Alibaba recently unveiled its new open-source video generation model, Wan2.1, late at night. Boasting 14 billion parameters, it quickly ascended to the top of the VBench leaderboard, becoming a leading model in the video generation field. Unlike its predecessor, QwQ-Max, Wan2.1 excels in handling complex movements, smoothly rendering synchronized dances of multiple characters, a truly impressive feat.
In official demonstrations, Wan2.1 not only overcame challenges inherent in static image generation but also achieved new heights in text processing. While deploying the 14B parameter model on consumer-grade GPUs is difficult for average users, Alibaba also released a smaller 1.3B parameter version supporting 480P resolution, smoothly running on a 4070 GPU with 12GB of VRAM.
Image Source Note: Image generated by AI, licensed through Midjourney.
Besides the 14B and 1.3B versions, Alibaba released two additional video generation models, all under the Apache2.0 license, allowing for free commercial use. Users can access the model via Alibaba's platform for quick video generation, though high user volume may result in waiting times. Users with technical expertise can also install and debug the model through HuggingFace, MoDa community, and other channels.
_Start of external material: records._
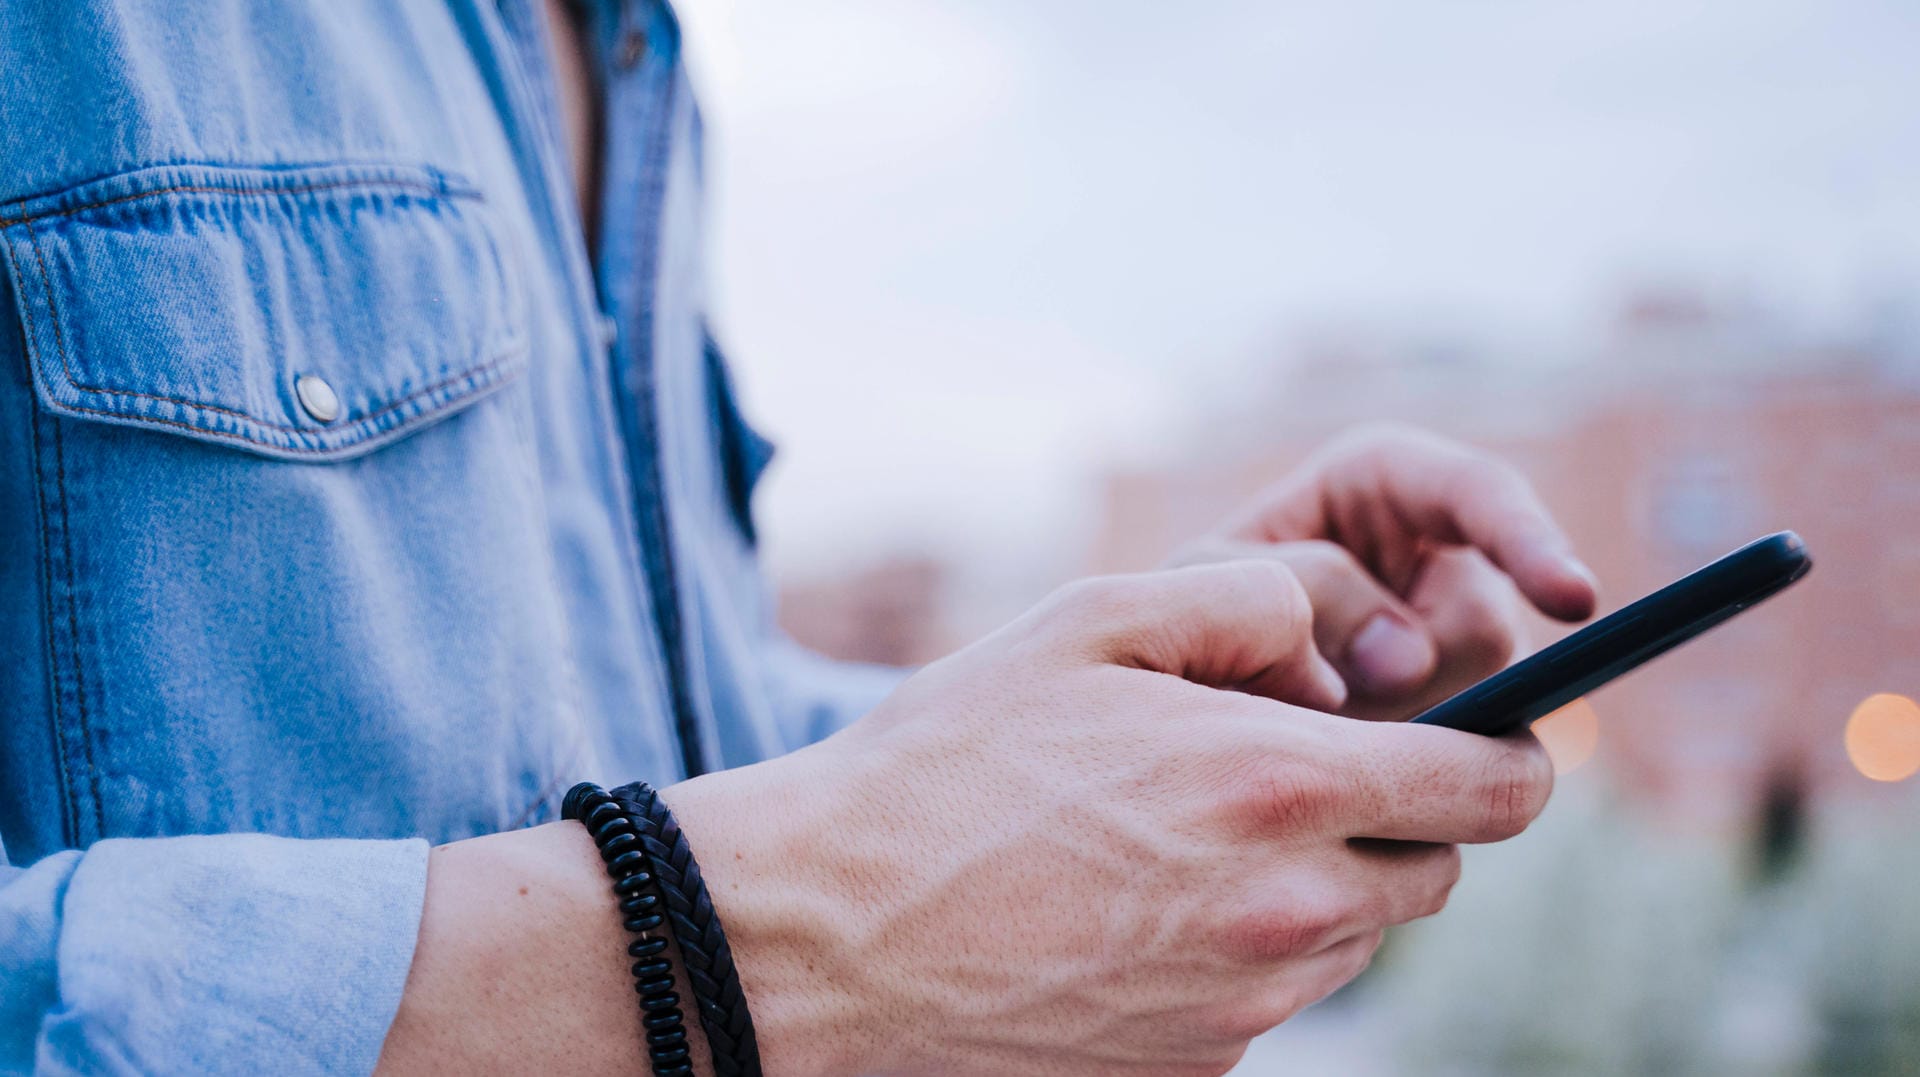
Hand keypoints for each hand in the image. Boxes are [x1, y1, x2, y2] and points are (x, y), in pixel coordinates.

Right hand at [664, 561, 1554, 1076]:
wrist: (828, 939)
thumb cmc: (943, 767)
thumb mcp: (1082, 626)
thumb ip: (1242, 598)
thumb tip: (1338, 629)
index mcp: (1276, 788)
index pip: (1496, 789)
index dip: (1511, 755)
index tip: (1488, 739)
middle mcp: (1285, 912)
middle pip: (1434, 872)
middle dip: (1394, 818)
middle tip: (1287, 775)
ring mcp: (1245, 1008)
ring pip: (1357, 939)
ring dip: (1317, 884)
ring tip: (1186, 839)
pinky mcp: (1199, 1069)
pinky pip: (1273, 1001)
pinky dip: (1244, 952)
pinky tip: (1137, 913)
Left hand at [1174, 424, 1598, 721]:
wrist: (1170, 682)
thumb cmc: (1185, 603)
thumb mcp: (1213, 577)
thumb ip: (1301, 591)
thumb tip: (1409, 660)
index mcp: (1385, 482)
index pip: (1479, 494)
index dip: (1530, 542)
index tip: (1574, 604)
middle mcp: (1437, 556)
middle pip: (1484, 626)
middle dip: (1416, 675)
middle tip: (1321, 695)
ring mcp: (1451, 643)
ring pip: (1483, 699)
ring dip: (1399, 726)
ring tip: (1310, 718)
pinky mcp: (1454, 714)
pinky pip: (1462, 755)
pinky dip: (1406, 767)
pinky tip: (1353, 762)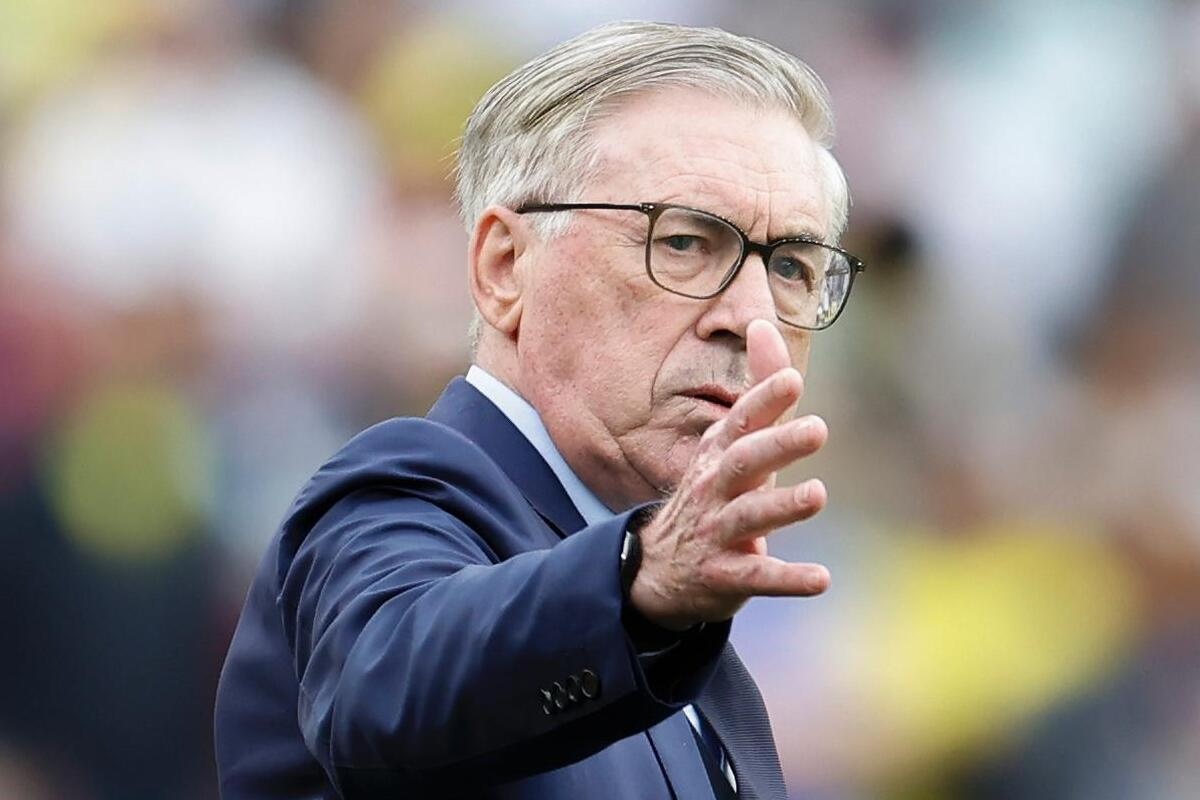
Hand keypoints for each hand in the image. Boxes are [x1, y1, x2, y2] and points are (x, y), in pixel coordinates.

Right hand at [629, 319, 829, 629]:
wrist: (660, 569)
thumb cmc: (713, 495)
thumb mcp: (731, 444)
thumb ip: (758, 391)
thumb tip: (763, 323)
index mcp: (719, 454)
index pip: (739, 422)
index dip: (763, 400)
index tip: (792, 380)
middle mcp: (714, 489)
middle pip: (743, 463)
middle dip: (778, 446)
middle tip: (818, 429)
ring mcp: (716, 533)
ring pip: (748, 517)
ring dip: (782, 506)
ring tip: (817, 494)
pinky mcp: (725, 576)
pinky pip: (757, 576)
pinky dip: (787, 579)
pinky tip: (821, 579)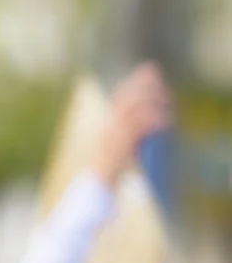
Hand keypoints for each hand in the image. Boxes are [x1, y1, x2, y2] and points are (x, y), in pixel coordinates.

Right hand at [90, 63, 171, 187]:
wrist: (94, 189)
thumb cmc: (107, 173)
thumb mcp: (119, 149)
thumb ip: (131, 135)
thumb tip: (150, 124)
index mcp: (105, 127)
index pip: (119, 99)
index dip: (134, 84)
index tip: (148, 74)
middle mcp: (107, 128)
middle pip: (126, 98)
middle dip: (142, 84)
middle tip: (156, 73)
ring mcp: (113, 136)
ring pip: (133, 109)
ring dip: (151, 101)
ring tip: (167, 101)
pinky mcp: (121, 146)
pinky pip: (139, 127)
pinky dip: (154, 120)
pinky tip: (166, 121)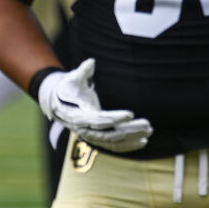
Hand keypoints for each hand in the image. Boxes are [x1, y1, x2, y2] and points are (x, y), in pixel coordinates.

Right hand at [36, 58, 152, 152]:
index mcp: (79, 116)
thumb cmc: (68, 89)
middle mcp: (85, 130)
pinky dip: (129, 145)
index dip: (115, 118)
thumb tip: (91, 62)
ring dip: (133, 137)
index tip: (131, 114)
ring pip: (114, 141)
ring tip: (149, 130)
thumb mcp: (72, 78)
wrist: (59, 104)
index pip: (99, 120)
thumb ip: (82, 71)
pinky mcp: (98, 138)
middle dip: (130, 130)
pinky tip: (143, 142)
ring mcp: (92, 136)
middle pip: (110, 134)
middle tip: (148, 124)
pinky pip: (114, 145)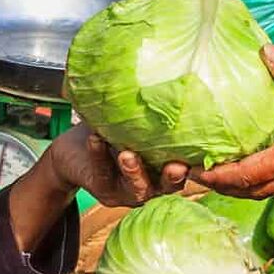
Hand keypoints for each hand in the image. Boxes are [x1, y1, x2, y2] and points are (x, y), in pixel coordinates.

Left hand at [43, 123, 187, 208]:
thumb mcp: (134, 124)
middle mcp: (150, 184)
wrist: (73, 152)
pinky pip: (103, 174)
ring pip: (136, 188)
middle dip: (172, 178)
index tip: (200, 155)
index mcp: (163, 170)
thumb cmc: (112, 133)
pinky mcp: (102, 189)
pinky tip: (96, 139)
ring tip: (127, 154)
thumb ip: (152, 116)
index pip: (184, 170)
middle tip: (176, 167)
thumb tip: (173, 82)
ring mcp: (126, 191)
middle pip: (166, 187)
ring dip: (134, 172)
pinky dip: (99, 156)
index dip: (195, 167)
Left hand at [195, 47, 273, 198]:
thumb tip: (263, 50)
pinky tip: (257, 148)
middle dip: (221, 184)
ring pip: (263, 186)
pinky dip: (260, 170)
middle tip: (198, 170)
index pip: (240, 176)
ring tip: (220, 162)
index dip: (213, 175)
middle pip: (247, 190)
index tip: (190, 169)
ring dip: (240, 180)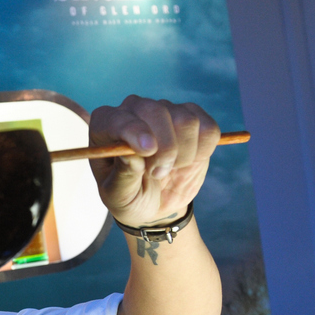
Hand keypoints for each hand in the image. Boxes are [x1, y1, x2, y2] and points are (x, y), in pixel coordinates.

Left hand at [88, 95, 220, 226]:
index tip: (147, 151)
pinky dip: (203, 150)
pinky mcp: (194, 119)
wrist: (154, 203)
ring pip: (185, 120)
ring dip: (183, 154)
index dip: (134, 130)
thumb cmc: (129, 197)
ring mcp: (165, 111)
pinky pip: (208, 128)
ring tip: (169, 169)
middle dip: (164, 148)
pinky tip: (187, 161)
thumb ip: (122, 176)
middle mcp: (134, 111)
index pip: (117, 118)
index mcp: (105, 126)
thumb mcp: (118, 196)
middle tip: (157, 173)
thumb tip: (130, 155)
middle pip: (156, 111)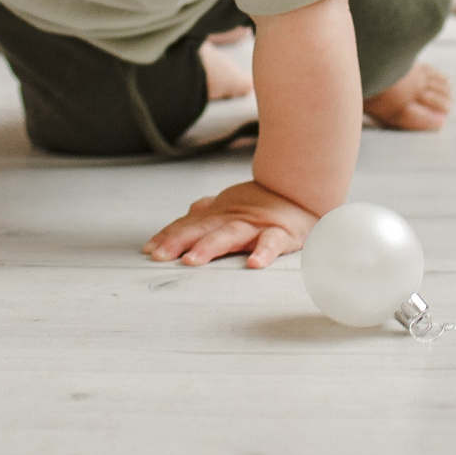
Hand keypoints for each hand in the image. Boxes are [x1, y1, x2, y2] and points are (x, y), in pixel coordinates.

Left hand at [144, 179, 318, 267]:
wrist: (306, 189)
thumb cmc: (267, 202)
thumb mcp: (234, 203)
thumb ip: (210, 210)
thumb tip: (188, 213)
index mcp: (222, 213)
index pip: (190, 224)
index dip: (169, 236)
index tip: (149, 250)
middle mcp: (235, 218)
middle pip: (203, 229)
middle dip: (179, 241)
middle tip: (160, 256)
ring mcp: (257, 225)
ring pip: (230, 235)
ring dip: (210, 246)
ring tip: (192, 260)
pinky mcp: (282, 233)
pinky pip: (272, 243)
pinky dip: (264, 253)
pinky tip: (253, 265)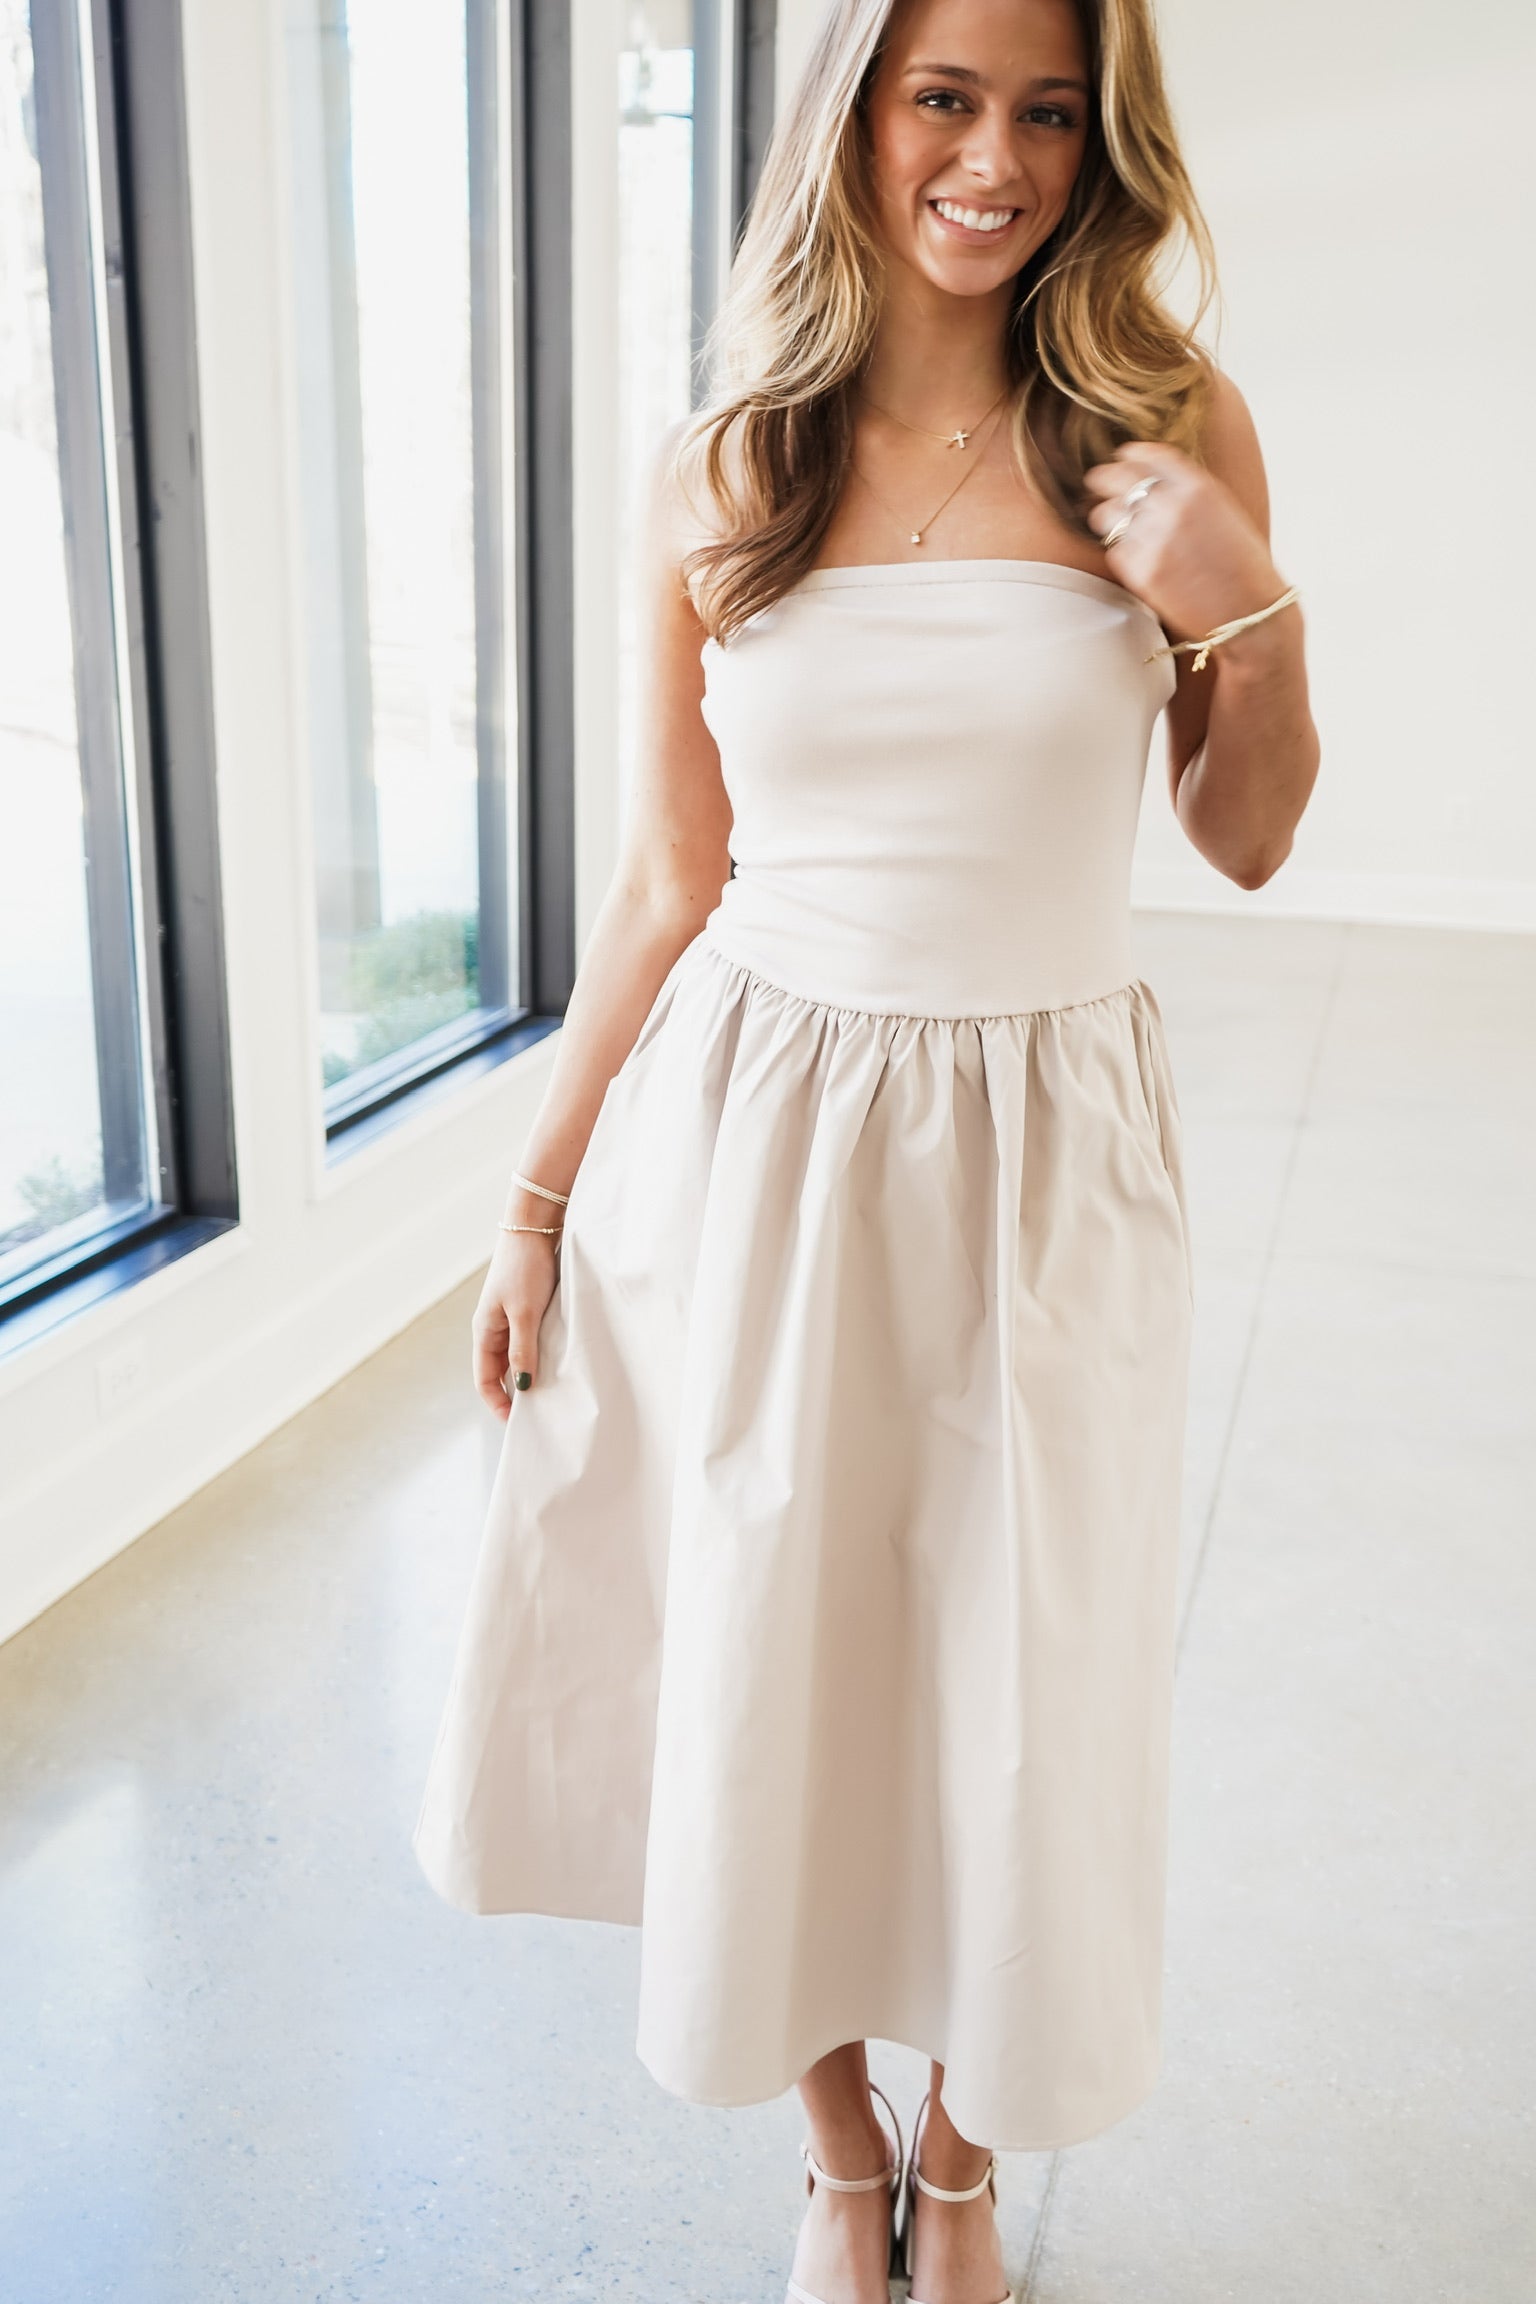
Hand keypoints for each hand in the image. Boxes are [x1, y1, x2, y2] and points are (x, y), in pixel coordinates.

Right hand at [472, 1231, 560, 1417]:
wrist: (534, 1226)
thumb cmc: (525, 1267)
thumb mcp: (524, 1313)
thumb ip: (522, 1350)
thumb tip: (523, 1386)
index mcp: (485, 1332)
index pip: (485, 1381)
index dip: (499, 1404)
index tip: (519, 1424)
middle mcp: (494, 1328)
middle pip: (500, 1373)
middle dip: (516, 1394)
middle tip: (541, 1414)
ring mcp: (511, 1318)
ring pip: (517, 1357)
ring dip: (531, 1374)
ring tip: (553, 1393)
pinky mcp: (528, 1308)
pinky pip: (531, 1341)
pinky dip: (541, 1355)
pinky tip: (560, 1363)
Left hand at [1084, 440, 1284, 648]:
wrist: (1250, 611)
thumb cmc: (1242, 564)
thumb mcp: (1224, 511)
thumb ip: (1188, 493)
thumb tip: (1150, 482)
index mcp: (1199, 487)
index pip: (1150, 456)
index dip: (1130, 455)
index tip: (1122, 458)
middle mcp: (1174, 508)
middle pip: (1119, 479)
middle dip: (1103, 479)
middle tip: (1096, 482)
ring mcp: (1155, 541)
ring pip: (1107, 515)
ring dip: (1106, 516)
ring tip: (1109, 521)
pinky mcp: (1142, 573)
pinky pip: (1115, 551)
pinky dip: (1121, 552)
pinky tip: (1135, 556)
Wan2.1's biggest highlight is its technological innovation. It utilizes a Diffusion Transformer architecture and a 3D variational autoencoder, specifically designed for video generation. By incorporating various compression and parallelization strategies, the model significantly improves generation efficiency without compromising quality. Studies show Wan's reconstruction speed is 2.5 times faster than current comparable technologies, greatly saving computational resources.
Wan2.1 has received positive user feedback. The model's detailed rendering of dynamic scenes and natural physics effects are particularly noteworthy. Users can create high-quality videos and easily achieve dynamic text presentation, opening up new creative possibilities.
Alibaba's Wan2.1 model is not only technologically advanced but also empowers creators with greater freedom, marking a significant breakthrough in video generation technology.